I have a nagging Rapid PVST problem on some Nexus 9000 switches. Rapid-PVST keeps recalculating 3 to 5 times an hour. We have in this topology (summarized):
Edge Router Access Layer
+-------------+ +-------------+
| | Eth1/28 Eth1/54 | |
| Nexus9000_1 +-------------------------+ Nexus9000_2 |
| | Vlan350 | |
+-------------+ dot1q Trunk +-------------+
|Eth1/45 (dot1q trunk)
|
Something_Important
SHOW OUTPUT: Nexus9000_1
Nexus9000_1# sh spanning-tree vlan 350 detail | i from|topology|VLAN
VLAN0350 is executing the rstp compatible Spanning Tree protocol
Number of topology changes 1348 last change occurred 0:35:39 ago <---
from Ethernet1/28 <---
Times: hold 1, topology change 35, notification 2
Timers: hello 0, topology change 0, notification 0
... Output snipped ...
SHOW OUTPUT: Nexus9000_2
Nexus9000_2# sh spanning-tree vlan 350 detail | i from|topology|VLAN
VLAN0350 is executing the rstp compatible Spanning Tree protocol
Number of topology changes 1157 last change occurred 0:35:39 ago <---
from Ethernet1/54 <---
Times: hold 1, topology change 35, notification 2
Timers: hello 0, topology change 0, notification 0
... Output snipped ...
BACKGROUND
The reason I found the STP recalculations is because we got so many complaints about the device connected to Nexus9000_2 Eth1/45 having 30-ish second outages over and over again.

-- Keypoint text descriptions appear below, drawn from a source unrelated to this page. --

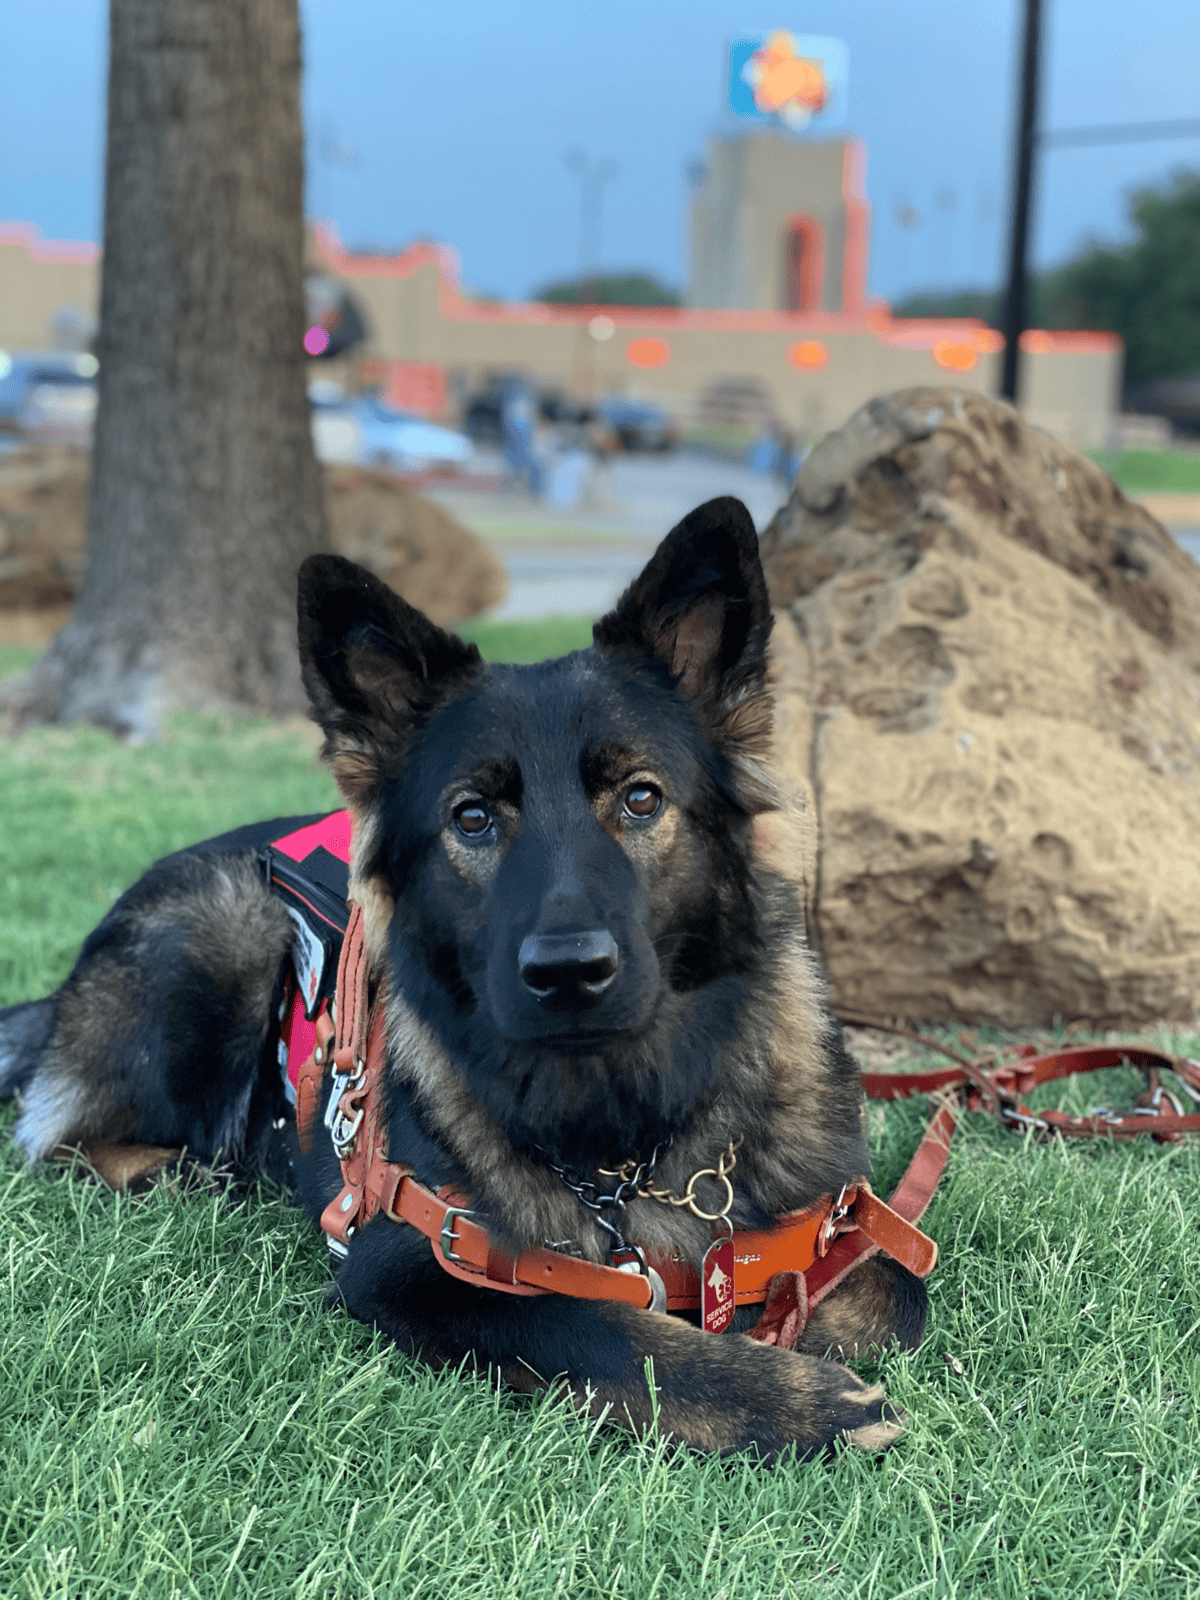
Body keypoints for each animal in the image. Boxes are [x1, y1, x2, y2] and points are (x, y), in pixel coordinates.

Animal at [0, 499, 928, 1465]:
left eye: (641, 798)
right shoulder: (412, 1263)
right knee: (58, 1134)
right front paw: (793, 1403)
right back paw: (175, 1173)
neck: (622, 1140)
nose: (568, 973)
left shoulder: (839, 1224)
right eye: (473, 818)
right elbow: (599, 1327)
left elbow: (888, 1298)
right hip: (226, 934)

Configuring Nexus9000_2 Eth1/45 as spanning-tree port type edge trunk
made the problem much less visible because STP moves into a forwarding state much faster with that port-type.
I checked and know that the interfaces in this diagram are not flapping.
QUESTION
Each of those switches says it received a topology change notification (TCN) from the other switch. That's not very helpful… and I don't want to band-aid the problem with spanning-tree port type edge trunk
on port Eth1/45.
What is the best way to find the root cause of these STP topology changes using the tools available on Nexus 9000 switches?

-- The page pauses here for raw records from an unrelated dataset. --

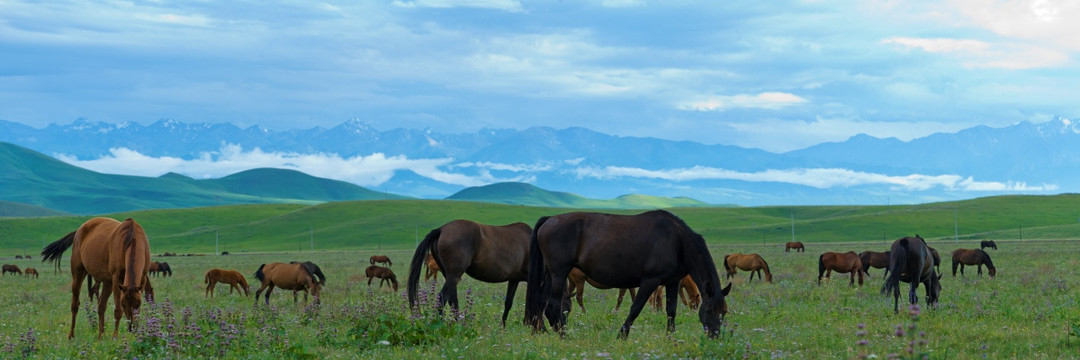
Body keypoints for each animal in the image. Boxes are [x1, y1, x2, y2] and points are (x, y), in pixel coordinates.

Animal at [524, 208, 734, 337]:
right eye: (709, 310)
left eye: (724, 312)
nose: (715, 336)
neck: (677, 241)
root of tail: (549, 219)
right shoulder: (650, 281)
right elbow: (636, 308)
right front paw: (621, 335)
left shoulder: (673, 283)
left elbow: (671, 311)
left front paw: (671, 336)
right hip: (559, 273)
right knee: (552, 305)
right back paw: (563, 336)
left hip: (550, 274)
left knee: (541, 303)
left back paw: (543, 331)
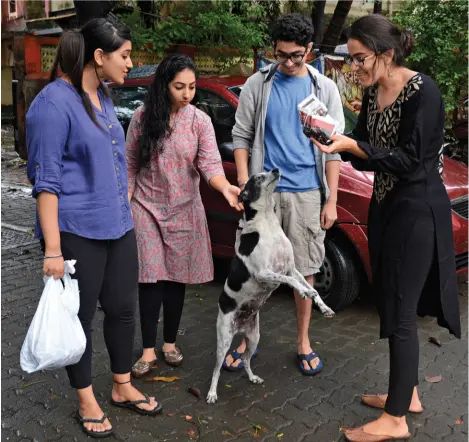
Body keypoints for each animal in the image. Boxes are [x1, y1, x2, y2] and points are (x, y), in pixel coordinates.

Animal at [207, 167, 334, 402]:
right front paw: (304, 292)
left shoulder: (291, 267)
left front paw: (322, 305)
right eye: (257, 178)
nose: (276, 169)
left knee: (246, 360)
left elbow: (310, 287)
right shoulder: (265, 273)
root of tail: (240, 326)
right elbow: (291, 282)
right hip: (224, 340)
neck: (266, 222)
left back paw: (252, 377)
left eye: (265, 171)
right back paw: (211, 393)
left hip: (254, 337)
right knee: (217, 369)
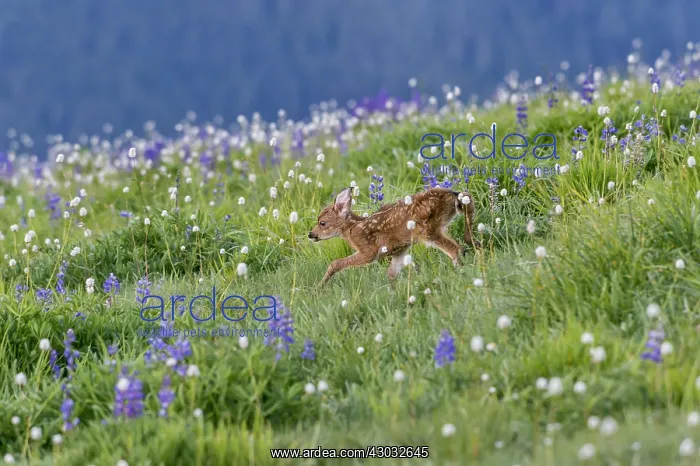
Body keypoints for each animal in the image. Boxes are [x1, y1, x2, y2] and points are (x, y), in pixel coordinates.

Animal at [308, 187, 481, 286]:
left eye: (322, 223)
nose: (311, 234)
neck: (352, 229)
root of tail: (451, 195)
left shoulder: (368, 250)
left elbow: (336, 263)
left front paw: (319, 287)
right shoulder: (399, 251)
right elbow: (391, 274)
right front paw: (394, 292)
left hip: (427, 229)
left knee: (455, 249)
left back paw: (461, 272)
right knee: (468, 202)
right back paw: (475, 245)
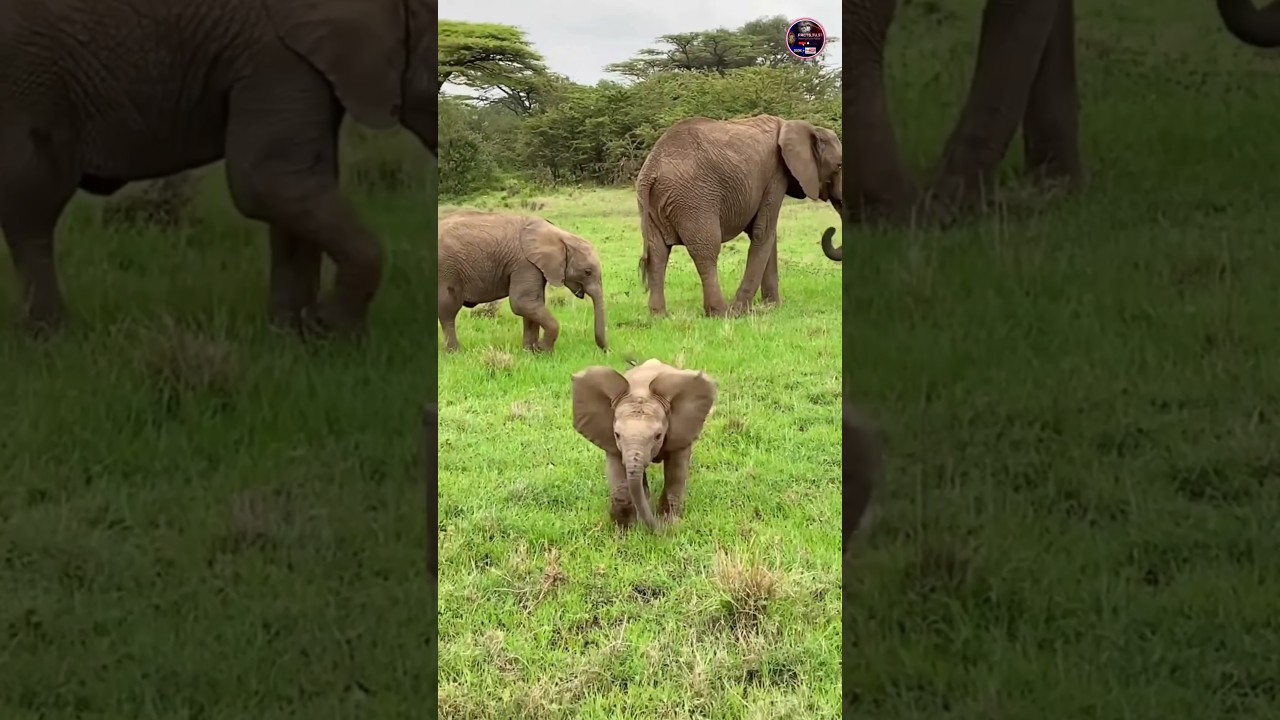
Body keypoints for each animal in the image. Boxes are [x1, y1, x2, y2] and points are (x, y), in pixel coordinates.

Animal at [0, 0, 436, 336]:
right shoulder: (273, 56)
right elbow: (263, 182)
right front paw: (331, 330)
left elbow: (299, 185)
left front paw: (292, 338)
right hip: (27, 78)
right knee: (33, 204)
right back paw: (52, 336)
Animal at [437, 212, 608, 354]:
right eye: (587, 272)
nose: (606, 351)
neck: (560, 236)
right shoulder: (525, 264)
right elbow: (522, 303)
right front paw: (543, 351)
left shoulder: (535, 267)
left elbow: (533, 304)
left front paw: (530, 353)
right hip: (447, 270)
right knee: (448, 310)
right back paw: (455, 353)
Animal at [571, 359, 717, 532]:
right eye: (617, 435)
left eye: (658, 436)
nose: (657, 530)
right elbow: (618, 472)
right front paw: (624, 530)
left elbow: (676, 471)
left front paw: (669, 524)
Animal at [635, 114, 842, 318]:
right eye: (840, 166)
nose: (831, 230)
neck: (796, 125)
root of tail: (651, 170)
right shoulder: (776, 174)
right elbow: (763, 231)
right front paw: (742, 311)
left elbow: (767, 233)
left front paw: (771, 307)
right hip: (693, 200)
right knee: (706, 251)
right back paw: (721, 313)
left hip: (653, 205)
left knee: (658, 253)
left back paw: (659, 316)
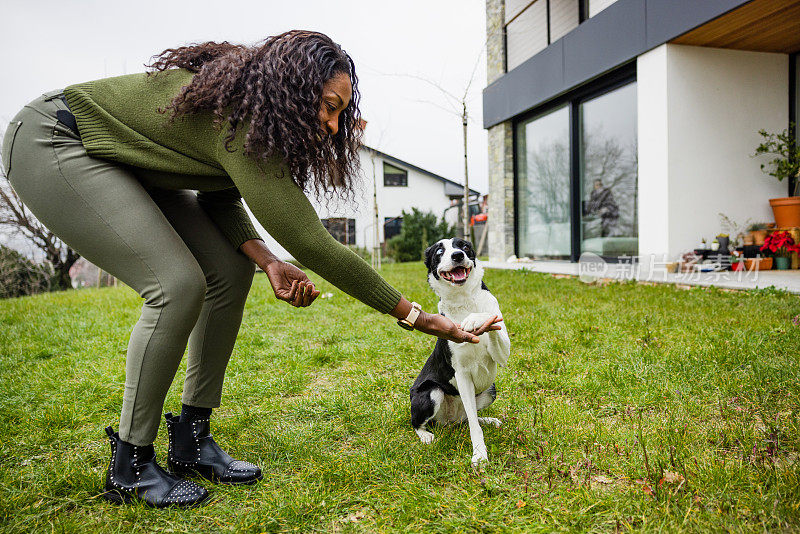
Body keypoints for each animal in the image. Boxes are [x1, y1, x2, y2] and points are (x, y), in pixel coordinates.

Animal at [410, 239, 510, 464]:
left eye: (464, 247)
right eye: (440, 251)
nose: (457, 255)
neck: (464, 300)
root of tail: (449, 421)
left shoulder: (502, 351)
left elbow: (488, 316)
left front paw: (475, 319)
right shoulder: (462, 374)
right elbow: (474, 426)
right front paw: (480, 454)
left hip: (490, 390)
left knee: (468, 417)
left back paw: (487, 419)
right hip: (430, 393)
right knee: (417, 422)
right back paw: (426, 435)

Please don't respond with show spanning-tree internal event-history all
or other show spanning-tree internal
commands without explaining what exactly to look for in those commands.
Best Answer
In my case, I was able to solve the problem by turning on these debugs on Nexus9000_2:
debug spanning-tree rstp interface eth1/54
debug spanning-tree event interface eth1/54
debug spanning-tree bpdu_rx interface eth1/54
The next time a BPDU triggered a calculation, the debug gave me detailed information on what was happening on the switchport.
The output of this command was also useful:
sh spanning-tree internal event-history all | begin VLAN0350